In the 2008 presidential race in New Jersey, Barack Obama defeated John McCain by 15.7%. In the governor's race in New Jersey two weeks ago, Republican Chris Christie defeated the incumbent Democratic Governor John Corzine by 4.3%. In other words, the margin shift from one year to the next was 20%, a remarkable political swing in such a short period of time. In Virginia, the swing from 2008 to 2009 was even larger: from a 6.4% victory for Barack Obama in 2008 to a 17.4% victory for Republican Bob McDonnell in 2009.
It should therefore come as no surprise that the Republicans did better among individual subgroups among the voting population in New Jersey and Virginia (e.g., Jewish voters) in 2009 than they did in 2008. Quite simply, had the Republicans' vote share among individual subgroups remained the same in 2009 as in 2008, the results (a GOP victory in each of the governor's races) would not have occurred.
Jewish voters are a far larger share of the total vote in New Jersey than Virginia. The 2006 American Jewish Yearbook estimates that 5.5% f the population of New Jersey is Jewish (480,000 out of just over 8.7 million residents) compared to 1.3% of the population of Virginia (98,000 out of just over 7.5 million residents). New Jersey has the 4th-highest Jewish population in the country after New York, California, and Florida, and the 2nd-highest Jewish percentage of the population, after New York.
Jews tend to have a significantly higher share of the total vote than their share of the population. This is for three reasons: Jews are older on average than other demographic subgroups (a smaller share of the Jewish population is under 18, and therefore ineligible to vote); a higher percentage of Jews who are eligible to vote are registered as compared to other Americans, and a higher percentage of Jews who are registered turn out to vote as compared to other Americans.
The New Jersey governor's race in 2009 was hard-fought to the end, and there were significant efforts made by Jewish Democratic groups to get out the vote for John Corzine. The Republican Jewish Coalition had a poll conducted of New Jersey voters after the election. The survey was based on interviews with 800 voters, 72 of whom (9%) were Jewish. It is quite possible that Jews made up as much of 9% of the electorate in New Jersey this year, despite their smaller share of the population, for the reasons given above. My own estimate is that if Jews make up 2% of the population nationally, their vote share may be as much as 50% higher than that, or 3% on average. The survey by McLaughlin & Associates revealed that Corzine won 62% of the Jewish vote, Christie 38%. Almost immediately, the National Jewish Democratic Council (NJDC) and its media allies attempted to undermine the poll results as unreliable, due largely to the small survey size (and resulting high margin of error). The issue of the small survey size for the New Jersey didn't concern the NJDC in 2006 and 2008 when very small numbers of Jews were included in the national exit poll data for these years. The national exit poll interviews included about 200 Jews for the entire country in 2006 and around 300 in 2008.
In both cases, the share of Jews to total voters (1.5% to 2%) was significantly below the likely national Jewish vote share. The national exit polls do not pretend that they interview a random sample of voters for any ethnic subgroup, nor make any claim about the reliability of their results for any subgroups. Yet the NJDC trumpeted the national exit poll data from both years as proof positive of Jewish voting patterns.
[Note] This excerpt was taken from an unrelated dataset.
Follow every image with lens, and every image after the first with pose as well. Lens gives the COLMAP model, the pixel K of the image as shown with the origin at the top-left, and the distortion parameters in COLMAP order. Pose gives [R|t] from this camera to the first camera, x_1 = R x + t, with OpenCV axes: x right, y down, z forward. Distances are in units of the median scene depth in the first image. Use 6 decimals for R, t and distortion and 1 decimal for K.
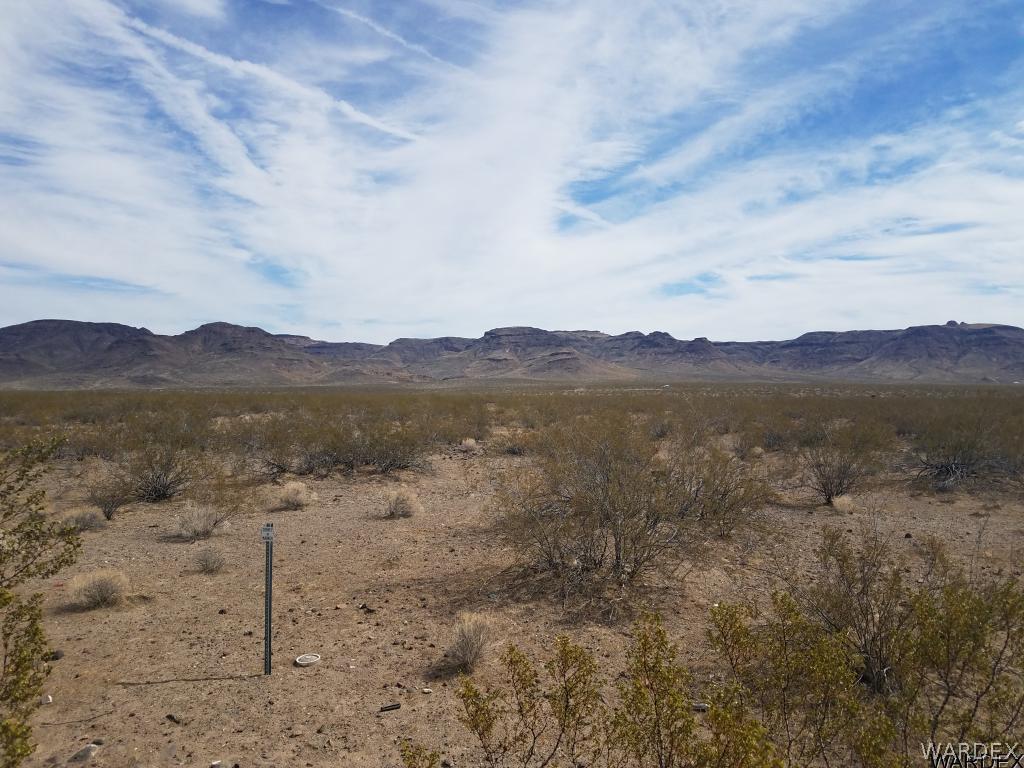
lens RADIAL K [[932.4, 0, 560.7], [0, 932.4, 383.3], [0, 0, 1]] dist [0.268373, -0.358170]
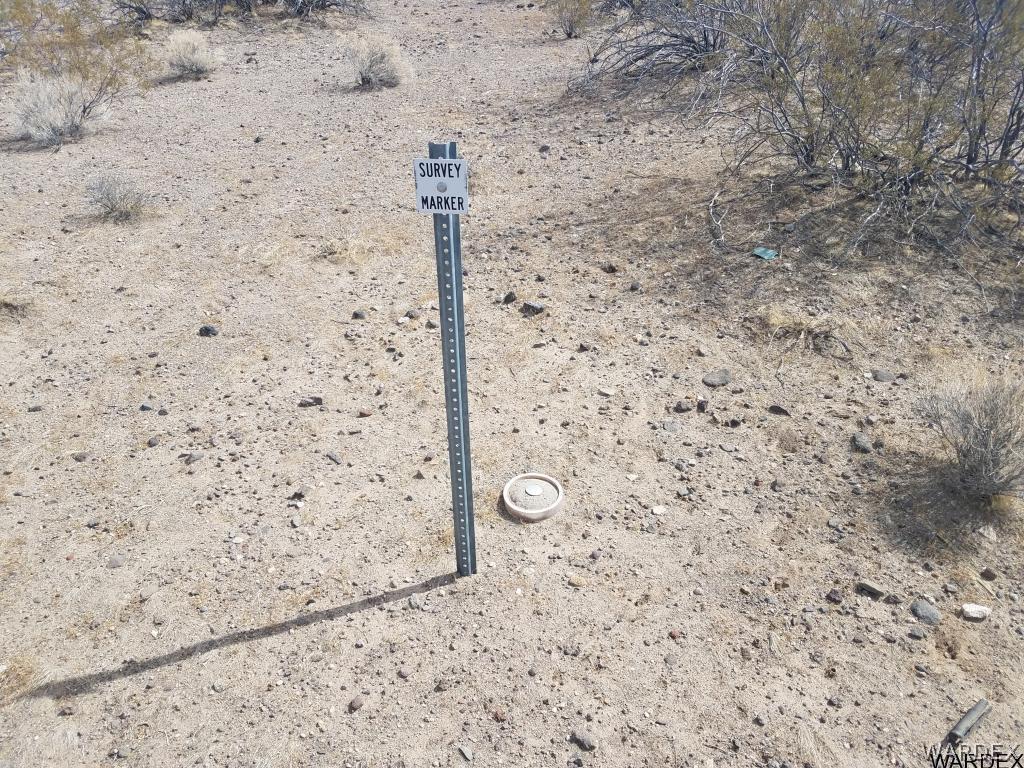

Democratic pollster Mark Mellman offered a very reasonable critique of reliance on national exit poll data for ethnic subgroups:
"The truth is there are a lot of issues with exit polls," particularly when it comes to measuring the Jewish vote, said Democratic pollster Mark Mellman, who, like Greenberg, was part of the Solomon Project analysis. He cites "cluster bias" in which voters are interviewed only in select precincts. Early exit polls also mostly come from urban areas that favor Democrats, and unlike phone polls in which all voters have an equal chance of being surveyed, only those at select voting sites are polled.
It is likely, for instance, that Orthodox Jewish voters, who heavily favor Republicans, are undercounted in the national exit polls. Has anyone ever seen the young people with clipboards conducting interviews with the Chassidic Jews in Williamsburg, Brooklyn on Election Day? Interviews with 150 Orthodox Jews in Baltimore in 2008 suggested that 85% of them voted for John McCain. None of this is to argue that Jews have suddenly become Republican or conservative. But in individual years, in individual elections, Jews are not as reliably Democratic as in other years. Rudy Giuliani carried the Jewish vote when he ran for mayor of New York City. It is highly likely that Chris Christie did much better among Jewish voters in New Jersey in 2009 than John McCain did nationally in 2008. It is also a good idea to avoid being outlandishly inconsistent in looking at poll results for Jewish voters. Regrettably, this has become a pattern for the NJDC -- the results are meaningful when they like them, and are not when they don't.
Richard Baehr is chief political correspondent of American Thinker.